About this exercise: Provide the number of lines below containing the word "Nondiscrimination", without any other words.

[[ Data section open ]]

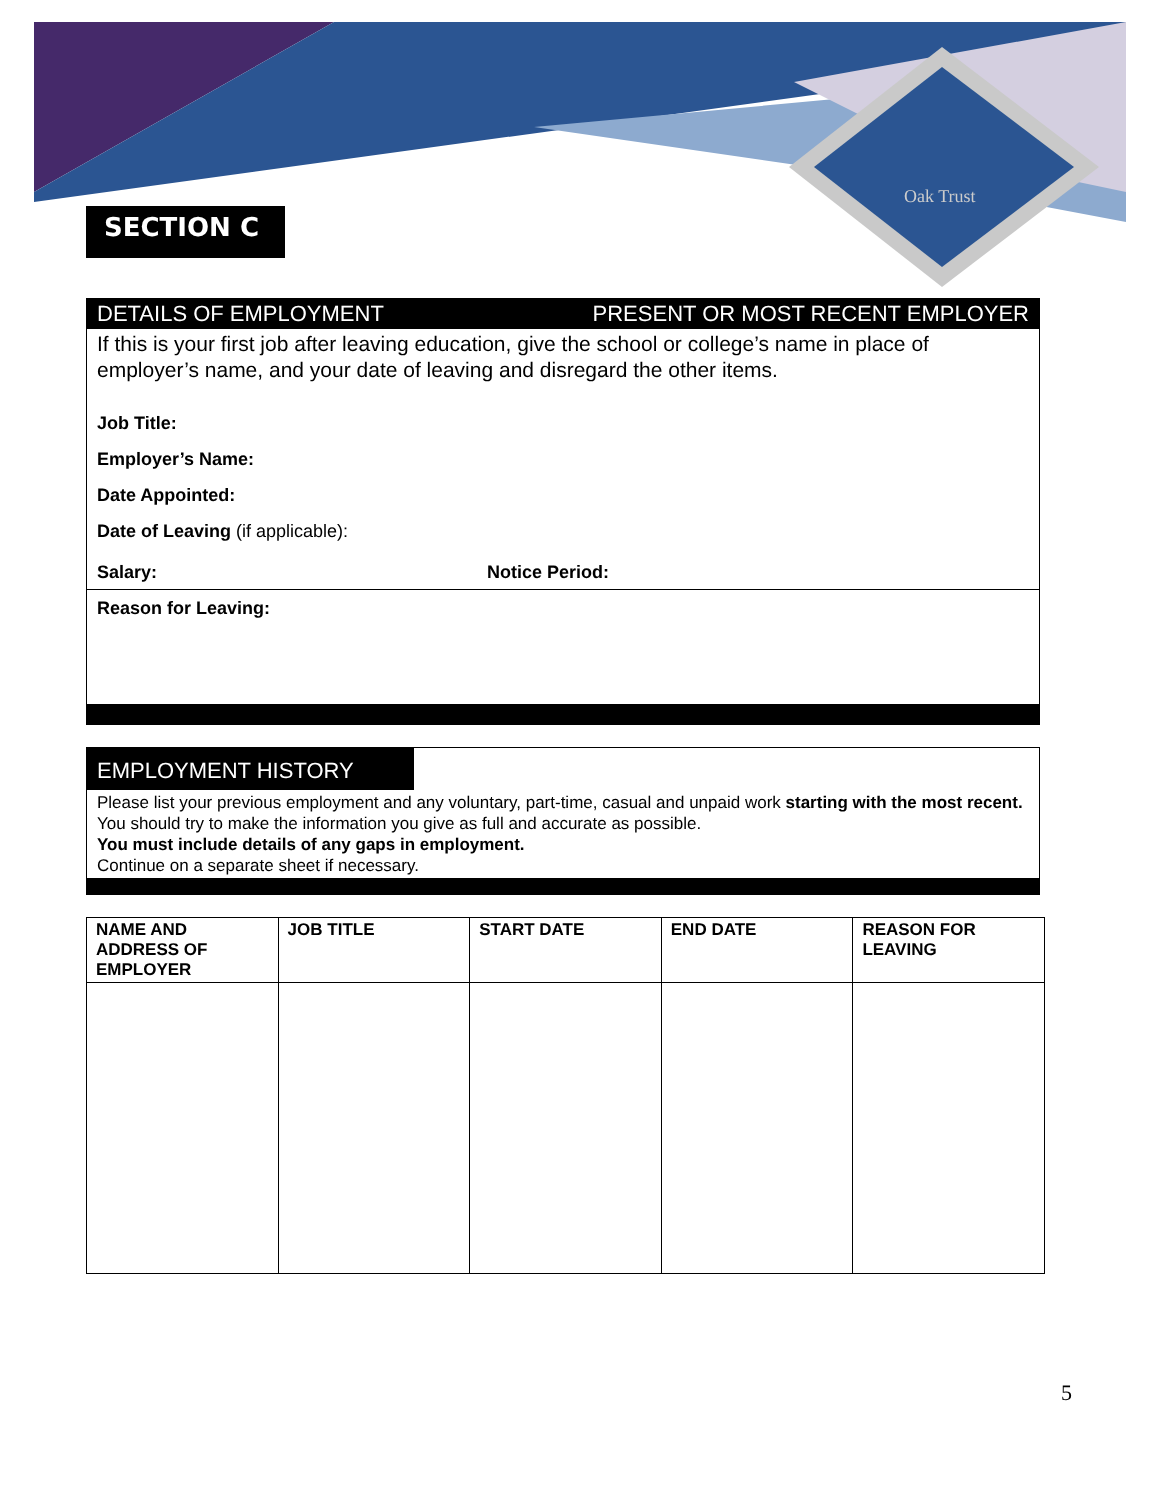Oak Trust
SECTION C
DETAILS OF EMPLOYMENT PRESENT OR MOST RECENT EMPLOYER
If this is your first job after leaving education, give the school or college’s name in place of employer’s name, and your date of leaving and disregard the other items.
Job Title:
Employer’s Name:
Date Appointed:
Date of Leaving (if applicable):
Salary: Notice Period:
Reason for Leaving:
EMPLOYMENT HISTORY
Please list your previous employment and any voluntary, part-time, casual and unpaid work starting with the most recent. You should try to make the information you give as full and accurate as possible.
You must include details of any gaps in employment.
Continue on a separate sheet if necessary.
| NAME AND ADDRESS OF EMPLOYER | JOB TITLE | START DATE | END DATE | REASON FOR LEAVING |
| --- | --- | --- | --- | --- |
5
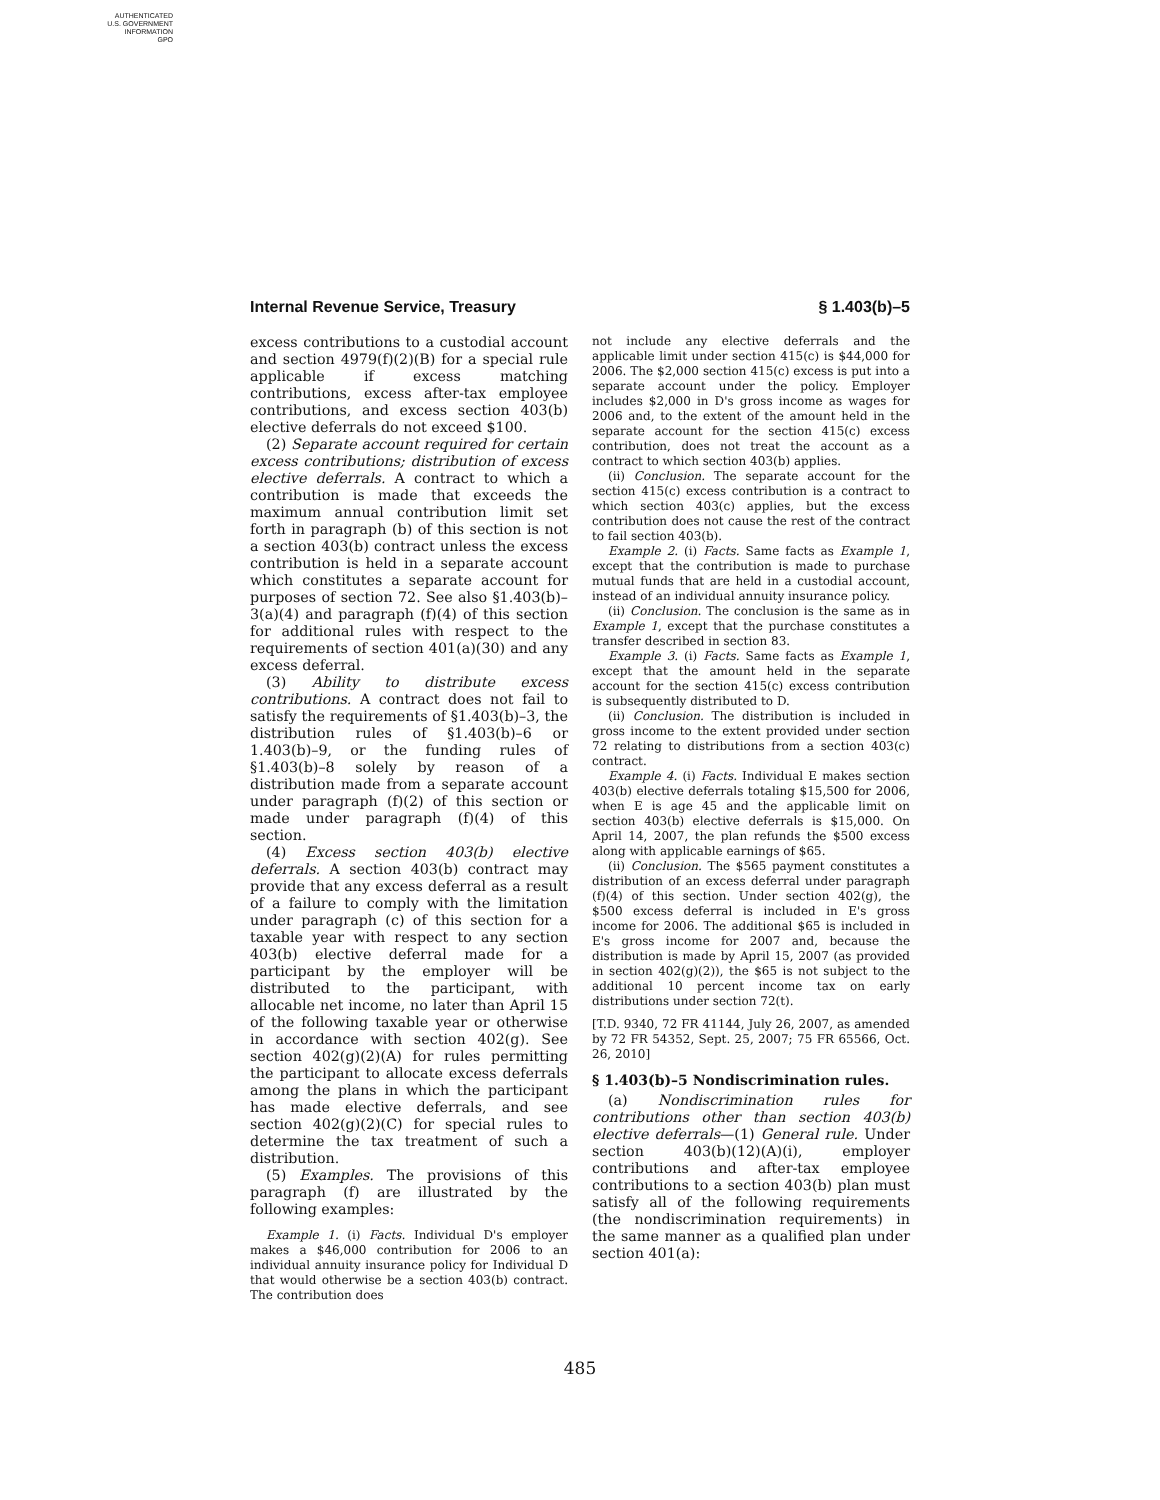AUTHENTICATED
U.S. GOVERNMENT
INFORMATION
GPO
Internal Revenue Service, Treasury § 1.403(b)–5
excess contributions to a custodial account and section 4979(f)(2)(B) for a special rule applicable if excess matching contributions, excess after-tax employee contributions, and excess section 403(b) elective deferrals do not exceed $100.
(2) Separate account required for certain excess contributions; distribution of excess elective deferrals. A contract to which a contribution is made that exceeds the maximum annual contribution limit set forth in paragraph (b) of this section is not a section 403(b) contract unless the excess contribution is held in a separate account which constitutes a separate account for purposes of section 72. See also §1.403(b)–3(a)(4) and paragraph (f)(4) of this section for additional rules with respect to the requirements of section 401(a)(30) and any excess deferral.
(3) Ability to distribute excess contributions. A contract does not fail to satisfy the requirements of §1.403(b)–3, the distribution rules of §1.403(b)–6 or 1.403(b)–9, or the funding rules of §1.403(b)–8 solely by reason of a distribution made from a separate account under paragraph (f)(2) of this section or made under paragraph (f)(4) of this section.
(4) Excess section 403(b) elective deferrals. A section 403(b) contract may provide that any excess deferral as a result of a failure to comply with the limitation under paragraph (c) of this section for a taxable year with respect to any section 403(b) elective deferral made for a participant by the employer will be distributed to the participant, with allocable net income, no later than April 15 of the following taxable year or otherwise in accordance with section 402(g). See section 402(g)(2)(A) for rules permitting the participant to allocate excess deferrals among the plans in which the participant has made elective deferrals, and see section 402(g)(2)(C) for special rules to determine the tax treatment of such a distribution.
(5) Examples. The provisions of this paragraph (f) are illustrated by the following examples:
Example 1. (i) Facts. Individual D's employer makes a $46,000 contribution for 2006 to an individual annuity insurance policy for Individual D that would otherwise be a section 403(b) contract. The contribution does
not include any elective deferrals and the applicable limit under section 415(c) is $44,000 for 2006. The $2,000 section 415(c) excess is put into a separate account under the policy. Employer includes $2,000 in D's gross income as wages for 2006 and, to the extent of the amount held in the separate account for the section 415(c) excess contribution, does not treat the account as a contract to which section 403(b) applies.
(ii) Conclusion. The separate account for the section 415(c) excess contribution is a contract to which section 403(c) applies, but the excess contribution does not cause the rest of the contract to fail section 403(b).
Example 2. (i) Facts. Same facts as Example 1, except that the contribution is made to purchase mutual funds that are held in a custodial account, instead of an individual annuity insurance policy.
(ii) Conclusion. The conclusion is the same as in Example 1, except that the purchase constitutes a transfer described in section 83.
Example 3. (i) Facts. Same facts as Example 1, except that the amount held in the separate account for the section 415(c) excess contribution is subsequently distributed to D.
(ii) Conclusion. The distribution is included in gross income to the extent provided under section 72 relating to distributions from a section 403(c) contract.
Example 4. (i) Facts. Individual E makes section 403(b) elective deferrals totaling $15,500 for 2006, when E is age 45 and the applicable limit on section 403(b) elective deferrals is $15,000. On April 14, 2007, the plan refunds the $500 excess along with applicable earnings of $65.
(ii) Conclusion. The $565 payment constitutes a distribution of an excess deferral under paragraph (f)(4) of this section. Under section 402(g), the $500 excess deferral is included in E's gross income for 2006. The additional $65 is included in E's gross income for 2007 and, because the distribution is made by April 15, 2007 (as provided in section 402(g)(2)), the $65 is not subject to the additional 10 percent income tax on early distributions under section 72(t).
[T.D. 9340, 72 FR 41144, July 26, 2007, as amended by 72 FR 54352, Sept. 25, 2007; 75 FR 65566, Oct. 26, 2010]
§ 1.403(b)–5 Nondiscrimination rules.
(a) Nondiscrimination rules for contributions other than section 403(b) elective deferrals—(1) General rule. Under section 403(b)(12)(A)(i), employer contributions and after-tax employee contributions to a section 403(b) plan must satisfy all of the following requirements (the nondiscrimination requirements) in the same manner as a qualified plan under section 401(a):
485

[[ Data section closed ]]

Result for this exercise: 2